Initialization and Run the Algorithm

init = rep(0, 3)

fit_gd = gd(
  init,
  X = X,
  y = y,
  tolerance = 1e-8,
  stepsize  = 1e-4,
  adapt     = TRUE
)

Iteration: 10

Iteration: 20

Iteration: 30

Iteration: 40

Iteration: 50

Iteration: 60

Iteration: 70

Compare the Results

cbind.data.frame("gd"=fit_gd$par,"lm"=coef(lm(y ~ x1 + x2)))

                 gd        lm
Intercept 1.0299573 1.0299573
x1        0.2177020 0.2177020
x2        0.4631026 0.4631026

References

Michael Clark.
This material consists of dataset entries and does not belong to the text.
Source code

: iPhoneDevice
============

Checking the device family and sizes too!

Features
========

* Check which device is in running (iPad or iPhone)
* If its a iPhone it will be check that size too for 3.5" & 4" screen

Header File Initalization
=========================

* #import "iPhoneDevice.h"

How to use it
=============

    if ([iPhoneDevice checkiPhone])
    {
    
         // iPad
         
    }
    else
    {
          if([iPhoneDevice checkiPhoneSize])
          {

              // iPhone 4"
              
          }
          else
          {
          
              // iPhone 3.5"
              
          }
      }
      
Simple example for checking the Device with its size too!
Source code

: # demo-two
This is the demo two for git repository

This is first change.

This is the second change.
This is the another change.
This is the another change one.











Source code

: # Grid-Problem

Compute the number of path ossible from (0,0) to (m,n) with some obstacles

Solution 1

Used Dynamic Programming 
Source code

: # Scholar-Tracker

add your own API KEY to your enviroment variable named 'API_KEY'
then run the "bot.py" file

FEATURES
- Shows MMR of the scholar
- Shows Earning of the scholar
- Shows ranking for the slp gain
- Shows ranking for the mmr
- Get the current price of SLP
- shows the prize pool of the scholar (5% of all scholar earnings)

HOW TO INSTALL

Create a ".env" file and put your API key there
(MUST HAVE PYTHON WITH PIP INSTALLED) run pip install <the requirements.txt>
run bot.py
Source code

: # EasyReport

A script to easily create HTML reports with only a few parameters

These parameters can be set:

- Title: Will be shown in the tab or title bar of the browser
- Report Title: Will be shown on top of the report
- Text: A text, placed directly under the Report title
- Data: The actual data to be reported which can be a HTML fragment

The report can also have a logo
Model Estimation by Example: Demonstrations with R. Online Book Resources

Kevin P. Murphy. Probabilistic machine learning : an introduction. The MIT Press, 2022.

Gareth James, Daniela Witten, Trevor Hastie, Robert Tibshirani. An Introduction to Statistical Learning with R. 2nd ed. Springer, 2021.

Geof H. Givens, Jennifer A. Hoeting. Computational Statistics, 2nd ed. Wiley, 2012.